**Written task**
Word for word, retype every line of the data.

┄┄┄┄┄┄┄┄┄┄

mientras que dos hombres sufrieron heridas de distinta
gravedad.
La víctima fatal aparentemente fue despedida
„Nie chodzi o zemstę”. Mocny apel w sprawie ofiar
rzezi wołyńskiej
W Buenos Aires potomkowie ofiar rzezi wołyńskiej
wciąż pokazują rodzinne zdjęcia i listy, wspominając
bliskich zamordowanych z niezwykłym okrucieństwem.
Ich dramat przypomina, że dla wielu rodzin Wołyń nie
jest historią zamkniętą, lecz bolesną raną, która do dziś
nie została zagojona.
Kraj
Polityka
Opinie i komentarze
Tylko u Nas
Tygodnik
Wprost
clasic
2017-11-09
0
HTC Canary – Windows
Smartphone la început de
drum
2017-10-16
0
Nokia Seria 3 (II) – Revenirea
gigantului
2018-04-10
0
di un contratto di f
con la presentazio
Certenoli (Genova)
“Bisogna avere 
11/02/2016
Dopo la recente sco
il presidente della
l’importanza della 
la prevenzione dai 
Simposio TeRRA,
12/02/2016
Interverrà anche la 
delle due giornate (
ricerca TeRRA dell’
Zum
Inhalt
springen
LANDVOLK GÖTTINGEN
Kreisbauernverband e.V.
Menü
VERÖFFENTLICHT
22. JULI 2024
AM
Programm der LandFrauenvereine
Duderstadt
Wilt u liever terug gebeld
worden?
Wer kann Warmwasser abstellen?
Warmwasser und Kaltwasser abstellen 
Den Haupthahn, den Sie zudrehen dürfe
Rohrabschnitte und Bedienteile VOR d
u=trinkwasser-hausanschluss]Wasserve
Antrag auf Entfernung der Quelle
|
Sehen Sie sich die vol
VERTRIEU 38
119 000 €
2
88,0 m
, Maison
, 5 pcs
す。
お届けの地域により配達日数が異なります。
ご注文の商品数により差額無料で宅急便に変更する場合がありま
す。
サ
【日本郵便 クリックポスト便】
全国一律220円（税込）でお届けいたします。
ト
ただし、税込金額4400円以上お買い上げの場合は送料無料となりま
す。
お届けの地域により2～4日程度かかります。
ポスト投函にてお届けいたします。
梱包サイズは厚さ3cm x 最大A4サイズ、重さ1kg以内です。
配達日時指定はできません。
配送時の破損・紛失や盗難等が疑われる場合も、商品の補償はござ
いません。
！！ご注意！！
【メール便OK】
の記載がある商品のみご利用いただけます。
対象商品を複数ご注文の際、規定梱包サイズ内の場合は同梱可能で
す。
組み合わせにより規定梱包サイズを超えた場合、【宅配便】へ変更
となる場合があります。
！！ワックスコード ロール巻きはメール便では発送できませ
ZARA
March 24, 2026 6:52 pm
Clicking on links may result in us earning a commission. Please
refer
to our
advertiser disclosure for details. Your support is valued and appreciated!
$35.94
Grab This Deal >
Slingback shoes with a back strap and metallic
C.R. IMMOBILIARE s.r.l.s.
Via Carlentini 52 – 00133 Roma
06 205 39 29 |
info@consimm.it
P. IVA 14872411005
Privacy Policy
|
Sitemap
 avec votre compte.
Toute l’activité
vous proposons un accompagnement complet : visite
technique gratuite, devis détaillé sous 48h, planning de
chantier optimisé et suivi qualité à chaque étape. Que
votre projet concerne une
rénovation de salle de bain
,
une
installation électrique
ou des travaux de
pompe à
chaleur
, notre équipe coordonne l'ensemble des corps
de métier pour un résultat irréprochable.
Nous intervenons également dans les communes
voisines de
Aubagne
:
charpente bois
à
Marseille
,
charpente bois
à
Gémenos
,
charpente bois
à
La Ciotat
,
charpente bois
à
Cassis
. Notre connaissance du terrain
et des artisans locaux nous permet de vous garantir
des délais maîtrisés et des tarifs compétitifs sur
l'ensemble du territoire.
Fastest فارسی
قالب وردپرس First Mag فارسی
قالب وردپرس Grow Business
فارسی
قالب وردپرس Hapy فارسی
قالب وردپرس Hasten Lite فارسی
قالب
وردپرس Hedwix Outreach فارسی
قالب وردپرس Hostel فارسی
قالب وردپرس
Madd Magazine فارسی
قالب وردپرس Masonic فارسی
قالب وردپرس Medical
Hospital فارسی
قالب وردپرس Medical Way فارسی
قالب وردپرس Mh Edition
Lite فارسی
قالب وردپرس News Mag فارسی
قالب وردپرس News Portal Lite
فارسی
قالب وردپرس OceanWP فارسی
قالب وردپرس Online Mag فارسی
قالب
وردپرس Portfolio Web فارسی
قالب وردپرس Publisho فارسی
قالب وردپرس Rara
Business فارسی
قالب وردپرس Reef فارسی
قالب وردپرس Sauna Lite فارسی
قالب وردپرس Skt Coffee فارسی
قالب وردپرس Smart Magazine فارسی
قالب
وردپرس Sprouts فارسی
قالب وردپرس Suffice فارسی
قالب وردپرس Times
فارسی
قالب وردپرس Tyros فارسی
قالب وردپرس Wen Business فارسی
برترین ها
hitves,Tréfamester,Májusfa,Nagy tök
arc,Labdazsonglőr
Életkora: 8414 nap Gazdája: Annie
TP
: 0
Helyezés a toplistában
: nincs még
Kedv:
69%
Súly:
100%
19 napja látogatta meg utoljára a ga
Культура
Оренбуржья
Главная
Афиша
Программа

┄┄┄┄┄┄┄┄┄┄

**Expected answer**
mientras que dos hombres sufrieron heridas de distinta
gravedad.
La víctima fatal aparentemente fue despedida
„Nie chodzi o zemstę”. Mocny apel w sprawie ofiar
rzezi wołyńskiej
W Buenos Aires potomkowie ofiar rzezi wołyńskiej
wciąż pokazują rodzinne zdjęcia i listy, wspominając
bliskich zamordowanych z niezwykłym okrucieństwem.
Ich dramat przypomina, że dla wielu rodzin Wołyń nie
jest historią zamkniętą, lecz bolesną raną, która do dziś
nie została zagojona.
Kraj
Polityka
Opinie i komentarze
Tylko u Nas
Tygodnik
Wprost
clasic
2017-11-09
0
HTC Canary – Windows
Smartphone la început de
drum
2017-10-16
0
Nokia Seria 3 (II) – Revenirea
gigantului
2018-04-10
0
di un contratto di f
con la presentazio
Certenoli (Genova)
“Bisogna avere 
11/02/2016
Dopo la recente sco
il presidente della
l’importanza della 
la prevenzione dai 
Simposio TeRRA,
12/02/2016
Interverrà anche la 
delle due giornate (
ricerca TeRRA dell’
Zum
Inhalt
springen
LANDVOLK GÖTTINGEN
Kreisbauernverband e.V.
Menü
VERÖFFENTLICHT
22. JULI 2024
AM
Programm der LandFrauenvereine
Duderstadt
Wilt u liever terug gebeld
worden?
Wer kann Warmwasser abstellen?
Warmwasser und Kaltwasser abstellen 
Den Haupthahn, den Sie zudrehen dürfe
Rohrabschnitte und Bedienteile VOR d
u=trinkwasser-hausanschluss]Wasserve
Antrag auf Entfernung der Quelle
|
Sehen Sie sich die vol
VERTRIEU 38
119 000 €
2
88,0 m
, Maison
, 5 pcs
す。
お届けの地域により配達日数が異なります。
ご注文の商品数により差額無料で宅急便に変更する場合がありま
す。
サ
【日本郵便 クリックポスト便】
全国一律220円（税込）でお届けいたします。
ト
ただし、税込金額4400円以上お買い上げの場合は送料無料となりま
す。
お届けの地域により2～4日程度かかります。
ポスト投函にてお届けいたします。
梱包サイズは厚さ3cm x 最大A4サイズ、重さ1kg以内です。
配達日時指定はできません。
配送時の破損・紛失や盗難等が疑われる場合も、商品の補償はござ
いません。
！！ご注意！！
【メール便OK】
の記載がある商品のみご利用いただけます。
対象商品を複数ご注文の際、規定梱包サイズ内の場合は同梱可能で
す。
組み合わせにより規定梱包サイズを超えた場合、【宅配便】へ変更
となる場合があります。
！！ワックスコード ロール巻きはメール便では発送できませ
ZARA
March 24, 2026 6:52 pm
Clicking on links may result in us earning a commission. Please
refer
to our
advertiser disclosure for details. Your support is valued and appreciated!
$35.94
Grab This Deal >
Slingback shoes with a back strap and metallic
C.R. IMMOBILIARE s.r.l.s.
Via Carlentini 52 – 00133 Roma
06 205 39 29 |
info@consimm.it
P. IVA 14872411005
Privacy Policy
|
Sitemap
 avec votre compte.
Toute l’activité
vous proposons un accompagnement complet : visite
technique gratuite, devis détaillé sous 48h, planning de
chantier optimisé et suivi qualité à chaque étape. Que
votre projet concerne une
rénovation de salle de bain
,
une
installation électrique
ou des travaux de
pompe à
chaleur
, notre équipe coordonne l'ensemble des corps
de métier pour un résultat irréprochable.
Nous intervenons également dans les communes
voisines de
Aubagne
:
charpente bois
à
Marseille
,
charpente bois
à
Gémenos
,
charpente bois
à
La Ciotat
,
charpente bois
à
Cassis
. Notre connaissance du terrain
et des artisans locaux nous permet de vous garantir
des délais maîtrisés et des tarifs compétitifs sur
l'ensemble du territoire.
Fastest فارسی
قالب وردپرس First Mag فارسی
قالب وردپرس Grow Business
فارسی
قالب وردپرس Hapy فارسی
قالب وردپرس Hasten Lite فارسی
قالب
وردپرس Hedwix Outreach فارسی
قالب وردپرس Hostel فارسی
قالب وردپرس
Madd Magazine فارسی
قالب وردپرس Masonic فارسی
قالب وردپرس Medical
Hospital فارسی
قالب وردپرس Medical Way فارسی
قالب وردپرس Mh Edition
Lite فارسی
قالب وردپرس News Mag فارسی
قالب وردپرس News Portal Lite
فارسی
قالب وردپرس OceanWP فارسی
قالب وردپرس Online Mag فارسی
قالب
وردپرس Portfolio Web فارسی
قالب وردپرس Publisho فارسی
قالب وردپرس Rara
Business فارسی
قالب وردپرس Reef فارسی
قالب وردپرس Sauna Lite فارسی
قالب وردپرس Skt Coffee فارسی
قالب وردپرس Smart Magazine فارسی
قالب
وردپرس Sprouts فارسی
قالب وردپرس Suffice فارسی
قالب وردپرس Times
فارسی
قالب وردپرس Tyros فارسی
قالب وردپرس Wen Business فارسی
برترین ها
hitves,Tréfamester,Májusfa,Nagy tök
arc,Labdazsonglőr
Életkora: 8414 nap Gazdája: Annie
TP
: 0
Helyezés a toplistában
: nincs még
Kedv:
69%
Súly:
100%
19 napja látogatta meg utoljára a ga
Культура
Оренбуржья
Главная
Афиша
Программа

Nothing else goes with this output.